I think I finally understand pointers now at least.
I have an example program which causes some memory leaks sure, but that was besides the point; I just wanted to make sure I understood how all the pointers and things worked.
#include<iostream>
#include"node.h" //node.h is not templated, only holds integers.
int main()
{
int x = 5; //declare, initialize, and define x.
int *p = &x; //declare pointer p, initialize it as address of x/pointer to x.
std::cout << "Value of address " << p << ": " << *p; //outputs the value at p's address, which is x.
std::cout << "\nValue of x: " << x; //outputs value of x.
++p; //p increases in address, probably by 4 given that it is an integer.
std::cout << "\nAddress of p after increment: " << p; //outputs new address of p.
*p = 10; //says the value at the new address of p is 10. The address is not tied to any variable.
std::cout << "\nValue of address " << p << ": " << *p; //outputs new address of p.
std::cout << "\nValue of x: " << x << std::flush; //x has not changed in address or value, but p has, and now refers to an address not linked to a variable.
std::cout << "\n\n Next example program \n\n";
int *p2 = nullptr; //declares pointer with no address or value.
//std::cout << p2; doesn't work because that would mean trying to output an address that doesn't exist. p2 doesn't hold an address yet.
bool isTrue = false;
do
{
p2 = &x; //test this with p2 = &x after defining the value of p2.
//that address doesn't exist so you can't set its value yet.
int x = 10;
*p2 = x;
}while(isTrue);
std::cout << "Address of P2: " << p2; //p2 has an address now.
std::cout << "\nValue at P2: " << *p2 << std::flush;
std::cout << "\n\nNodes example program: \n\n";
std::cout << "See implementation for explanation." << std::endl;
node node1; //declares three nodes with no data and no addresses.
node node2;
node node3;
node1.nextNode = &node2; //sets the address of the first node to node2;
node2.nextNode = &node3; //sets the address of the second node to node3;
node3.nextNode = nullptr;
node *head = &node1; //declares a pointer to a node, head is not a node though, it simply refers to one.
node *tail = &node3; //declares a pointer to a node, tail is not a node though, it simply refers to one.
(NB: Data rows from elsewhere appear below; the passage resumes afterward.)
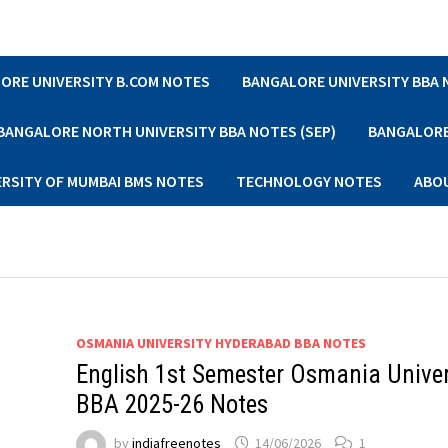
ORE UNIVERSITY B.COM NOTES
BANGALORE UNIVERSITY BBA
BANGALORE NORTH UNIVERSITY BBA NOTES (SEP)
BANGALORE 
ERSITY OF MUMBAI BMS NOTES
TECHNOLOGY NOTES
ABO
OSMANIA UNIVERSITY HYDERABAD BBA NOTES
English 1st Semester Osmania Univer
BBA 2025-26 Notes
by
indiafreenotes
14/06/2026
1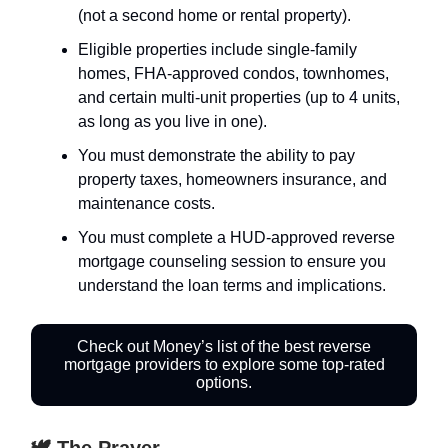
(not a second home or rental property).
Eligible properties include single-family
homes, FHA-approved condos, townhomes,
and certain multi-unit properties (up to 4 units,
as long as you live in one).
You must demonstrate the ability to pay
property taxes, homeowners insurance, and
maintenance costs.
You must complete a HUD-approved reverse
mortgage counseling session to ensure you
understand the loan terms and implications.
Check out Money’s list of the best reverse
mortgage providers to explore some top-rated
options.
🕊️ The Prayer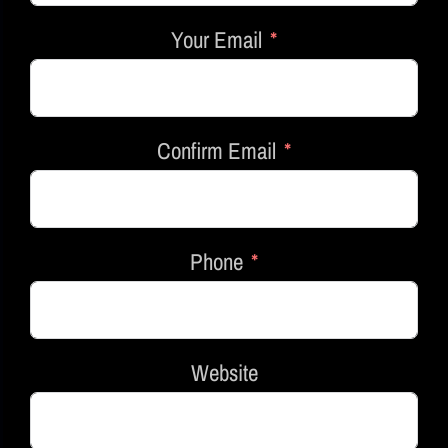
Your Email
Confirm Email
Phone
Website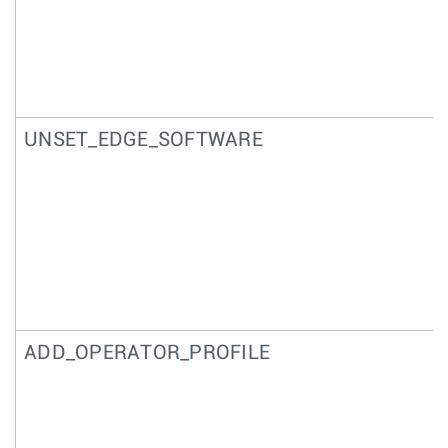
UNSET_EDGE_SOFTWARE
ADD_OPERATOR_PROFILE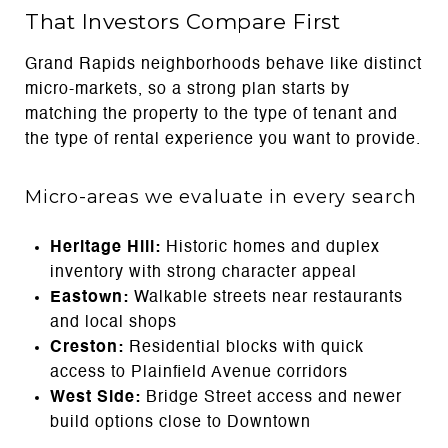
That Investors Compare First
Grand Rapids neighborhoods behave like distinct
micro-markets, so a strong plan starts by
matching the property to the type of tenant and
the type of rental experience you want to provide.
Micro-areas we evaluate in every search
Heritage Hill:
Historic homes and duplex
inventory with strong character appeal
Eastown:
Walkable streets near restaurants
and local shops
Creston:
Residential blocks with quick
access to Plainfield Avenue corridors
West Side:
Bridge Street access and newer
build options close to Downtown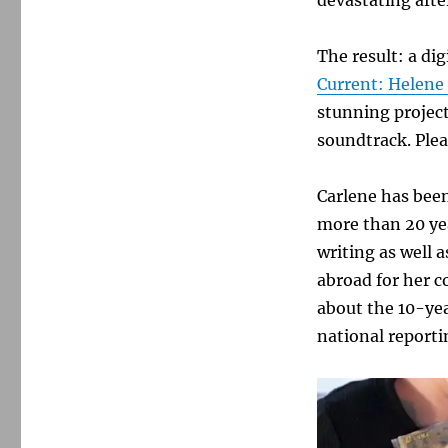
The result: a di
Current: Helene
stunning project
soundtrack. Plea
Carlene has been
more than 20 yea
writing as well
abroad for her c
about the 10-yea
national report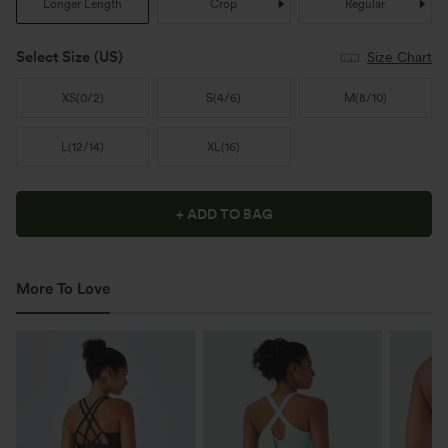
Longer Length
Crop
Regular
Select Size
(US)
Size Chart
XS
(
0/2
)
S
(
4/6
)
M
(
8/10
)
L
(
12/14
)
XL
(
16
)
+ ADD TO BAG
More To Love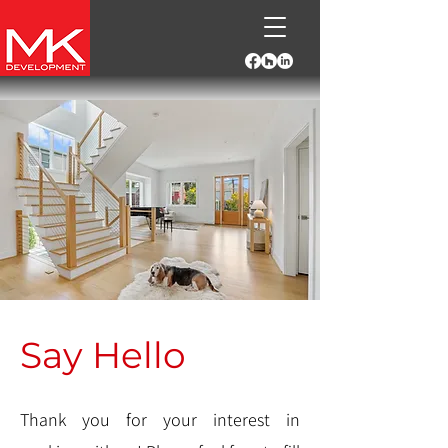
Say Hello
Thank you for your interest in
node3.data = 5; //says that node3's data is 5.
std::cout << node1.nextNode->nextNode->data; //arrow operator points to the nextNode.
std::cout << std::endl << node3.nextNode; //nextNode of node3 refers to a nullptr.
std::cout << std::endl << head->data; //outputs the data of the value associated with the address referred to by head.
std::cout << std::endl << tail->data; //outputs the data of the value associated with the address referred to by tail.
std::cout << std::endl << head->nextNode->nextNode->data; //outputs the data associated with the address of node3.
}
It does have a definite value, the value of nullptr. It is guaranteed to be an invalid address (basically zero, but the technicalities go beyond that). No valid address will compare equal to nullptr. But it is a value!
that address doesn't exist so you can't set its value yet.
You can't assign an address that doesn't exist. The address of x does in fact exist at that point, but it happens to be the x that you defined earlier in your program, not the one defined in the next statement.
Here's a very basic example of a linked list (about as bare-bones as it gets):
#include <iostream>
// It's so easy to template it.
template<typename T>
// Classes are commonly named with an uppercase letter.
struct Node {
T data;
Node* next;
// A constructor is very handy
Node(T d, Node* n) : data(d), next(n) {}
};
int main() {
using IntNode = Node<int>;
IntNode* head = nullptr; // indicates an empty list
// Add integers 0 to 9 to the list, prepending new nodes
for (int i = 0; i < 10; i++)
head = new IntNode(i, head);
// Since we prepended the values, they will print in reverse
for (IntNode* nd = head; nd; nd = nd->next)
std::cout << nd->data << ' ';
std::cout << '\n';
}